== PROBLEM STATEMENT ==
Put the items below into a numbered list, starting with the first line and ending with the line that contains "the have: have -> node", both included. Omit any blank lines.

───── RECORDED INFORMATION

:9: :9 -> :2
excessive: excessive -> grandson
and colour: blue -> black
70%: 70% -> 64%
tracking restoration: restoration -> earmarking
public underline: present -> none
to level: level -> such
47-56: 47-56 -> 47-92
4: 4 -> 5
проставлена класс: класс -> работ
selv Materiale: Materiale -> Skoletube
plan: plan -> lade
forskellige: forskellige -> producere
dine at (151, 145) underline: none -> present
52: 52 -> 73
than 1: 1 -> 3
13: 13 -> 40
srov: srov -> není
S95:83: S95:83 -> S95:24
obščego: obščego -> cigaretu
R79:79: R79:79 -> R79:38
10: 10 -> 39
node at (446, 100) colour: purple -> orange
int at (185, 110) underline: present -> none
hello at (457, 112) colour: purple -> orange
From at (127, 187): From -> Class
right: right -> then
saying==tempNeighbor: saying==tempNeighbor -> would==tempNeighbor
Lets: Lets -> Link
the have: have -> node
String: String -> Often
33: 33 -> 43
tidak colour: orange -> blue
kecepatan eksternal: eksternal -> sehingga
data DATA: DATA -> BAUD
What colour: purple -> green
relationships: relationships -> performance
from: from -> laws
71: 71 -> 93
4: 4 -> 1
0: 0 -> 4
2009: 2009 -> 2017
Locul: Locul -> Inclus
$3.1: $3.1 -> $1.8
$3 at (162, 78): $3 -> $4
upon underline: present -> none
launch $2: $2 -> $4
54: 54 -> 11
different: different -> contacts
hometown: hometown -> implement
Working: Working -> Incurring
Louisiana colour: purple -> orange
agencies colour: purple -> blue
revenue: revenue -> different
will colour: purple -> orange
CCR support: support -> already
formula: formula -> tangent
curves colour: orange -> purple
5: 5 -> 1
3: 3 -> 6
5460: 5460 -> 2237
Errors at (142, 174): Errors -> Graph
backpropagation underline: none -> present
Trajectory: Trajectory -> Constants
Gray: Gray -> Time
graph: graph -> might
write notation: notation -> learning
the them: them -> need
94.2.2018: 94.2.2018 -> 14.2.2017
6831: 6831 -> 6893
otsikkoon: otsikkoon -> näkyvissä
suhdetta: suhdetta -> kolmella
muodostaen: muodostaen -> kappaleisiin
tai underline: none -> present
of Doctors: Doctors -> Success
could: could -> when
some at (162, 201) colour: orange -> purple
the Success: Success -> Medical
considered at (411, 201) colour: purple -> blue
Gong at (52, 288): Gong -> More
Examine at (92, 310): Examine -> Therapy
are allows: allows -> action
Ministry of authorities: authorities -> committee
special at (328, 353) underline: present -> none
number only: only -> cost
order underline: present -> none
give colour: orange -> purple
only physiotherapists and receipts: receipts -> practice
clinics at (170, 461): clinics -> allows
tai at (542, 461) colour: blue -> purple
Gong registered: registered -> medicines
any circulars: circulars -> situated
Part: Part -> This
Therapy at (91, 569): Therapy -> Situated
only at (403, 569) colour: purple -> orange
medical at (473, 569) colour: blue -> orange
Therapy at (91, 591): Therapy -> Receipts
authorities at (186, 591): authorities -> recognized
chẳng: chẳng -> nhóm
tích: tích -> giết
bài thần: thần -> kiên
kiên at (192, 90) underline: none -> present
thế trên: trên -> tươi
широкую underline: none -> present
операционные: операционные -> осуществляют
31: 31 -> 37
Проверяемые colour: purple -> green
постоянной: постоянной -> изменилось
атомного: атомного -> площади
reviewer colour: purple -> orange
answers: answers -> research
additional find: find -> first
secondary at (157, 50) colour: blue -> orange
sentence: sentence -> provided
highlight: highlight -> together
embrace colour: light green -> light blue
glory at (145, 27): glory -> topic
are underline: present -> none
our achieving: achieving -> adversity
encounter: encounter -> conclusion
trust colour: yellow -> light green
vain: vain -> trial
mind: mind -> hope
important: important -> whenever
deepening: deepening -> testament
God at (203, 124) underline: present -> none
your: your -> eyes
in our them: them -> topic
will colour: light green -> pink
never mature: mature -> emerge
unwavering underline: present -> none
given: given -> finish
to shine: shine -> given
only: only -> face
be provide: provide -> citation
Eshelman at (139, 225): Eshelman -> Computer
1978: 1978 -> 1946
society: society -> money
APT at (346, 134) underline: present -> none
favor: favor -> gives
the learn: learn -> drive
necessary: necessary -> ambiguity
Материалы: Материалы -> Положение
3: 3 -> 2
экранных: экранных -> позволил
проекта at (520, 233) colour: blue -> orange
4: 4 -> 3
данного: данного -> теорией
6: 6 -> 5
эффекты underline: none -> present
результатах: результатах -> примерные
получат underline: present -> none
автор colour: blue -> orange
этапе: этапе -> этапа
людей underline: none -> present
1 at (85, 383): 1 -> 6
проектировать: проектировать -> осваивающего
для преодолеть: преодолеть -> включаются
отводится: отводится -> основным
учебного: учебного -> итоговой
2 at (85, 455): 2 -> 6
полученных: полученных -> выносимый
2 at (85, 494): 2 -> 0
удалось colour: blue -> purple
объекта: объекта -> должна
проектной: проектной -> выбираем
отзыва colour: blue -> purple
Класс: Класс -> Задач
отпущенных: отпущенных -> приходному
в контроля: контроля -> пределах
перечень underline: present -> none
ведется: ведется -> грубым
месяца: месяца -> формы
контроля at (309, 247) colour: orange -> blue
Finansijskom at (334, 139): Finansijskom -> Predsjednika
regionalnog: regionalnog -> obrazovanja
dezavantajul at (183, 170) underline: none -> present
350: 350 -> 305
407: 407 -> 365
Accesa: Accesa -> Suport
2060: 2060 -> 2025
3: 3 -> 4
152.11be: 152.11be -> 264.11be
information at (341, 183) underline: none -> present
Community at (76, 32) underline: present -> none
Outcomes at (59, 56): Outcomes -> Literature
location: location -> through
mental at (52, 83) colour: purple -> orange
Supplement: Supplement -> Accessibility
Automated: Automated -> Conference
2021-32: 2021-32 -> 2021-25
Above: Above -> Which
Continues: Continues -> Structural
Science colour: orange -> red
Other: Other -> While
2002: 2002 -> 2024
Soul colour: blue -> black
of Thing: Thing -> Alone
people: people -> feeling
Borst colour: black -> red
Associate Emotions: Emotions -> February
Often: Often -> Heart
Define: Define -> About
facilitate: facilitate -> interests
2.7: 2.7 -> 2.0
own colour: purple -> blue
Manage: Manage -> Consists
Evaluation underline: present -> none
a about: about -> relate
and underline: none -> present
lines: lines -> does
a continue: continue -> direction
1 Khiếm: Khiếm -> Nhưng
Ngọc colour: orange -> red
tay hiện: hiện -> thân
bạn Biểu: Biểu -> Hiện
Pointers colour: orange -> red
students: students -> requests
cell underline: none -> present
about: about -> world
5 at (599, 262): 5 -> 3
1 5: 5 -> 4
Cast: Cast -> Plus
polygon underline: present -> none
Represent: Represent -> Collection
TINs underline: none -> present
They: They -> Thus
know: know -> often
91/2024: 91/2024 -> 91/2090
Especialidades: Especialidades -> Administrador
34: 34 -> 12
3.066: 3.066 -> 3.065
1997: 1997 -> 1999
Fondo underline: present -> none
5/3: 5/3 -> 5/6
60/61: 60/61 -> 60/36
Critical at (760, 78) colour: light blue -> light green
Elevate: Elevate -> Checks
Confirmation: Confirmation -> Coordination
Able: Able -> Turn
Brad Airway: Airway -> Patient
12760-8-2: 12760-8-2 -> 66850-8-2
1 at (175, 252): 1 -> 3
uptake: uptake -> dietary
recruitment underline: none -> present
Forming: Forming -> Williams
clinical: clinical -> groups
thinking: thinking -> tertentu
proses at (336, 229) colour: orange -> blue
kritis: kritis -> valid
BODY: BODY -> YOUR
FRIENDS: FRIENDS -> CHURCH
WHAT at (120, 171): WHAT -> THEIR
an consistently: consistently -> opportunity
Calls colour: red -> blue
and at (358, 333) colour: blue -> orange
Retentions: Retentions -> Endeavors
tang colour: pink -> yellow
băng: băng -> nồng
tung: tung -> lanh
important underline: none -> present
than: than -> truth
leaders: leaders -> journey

──────────

== ANSWER TO THIS PROBLEM ==
1. :9: :9 -> :2
2. excessive: excessive -> grandson
3. and colour: blue -> black
4. 70%: 70% -> 64%
5. tracking restoration: restoration -> earmarking
6. public underline: present -> none
7. to level: level -> such
8. 47-56: 47-56 -> 47-92
9. 4: 4 -> 5
10. проставлена класс: класс -> работ
11. selv Materiale: Materiale -> Skoletube
12. plan: plan -> lade
13. forskellige: forskellige -> producere
14. dine at (151, 145) underline: none -> present
15. 52: 52 -> 73
16. than 1: 1 -> 3
17. 13: 13 -> 40
18. srov: srov -> není
19. S95:83: S95:83 -> S95:24
20. obščego: obščego -> cigaretu
21. R79:79: R79:79 -> R79:38
22. 10: 10 -> 39
23. node at (446, 100) colour: purple -> orange
24. int at (185, 110) underline: present -> none
25. hello at (457, 112) colour: purple -> orange
26. From at (127, 187): From -> Class
27. right: right -> then
28. saying==tempNeighbor: saying==tempNeighbor -> would==tempNeighbor
29. Lets: Lets -> Link
30. the have: have -> node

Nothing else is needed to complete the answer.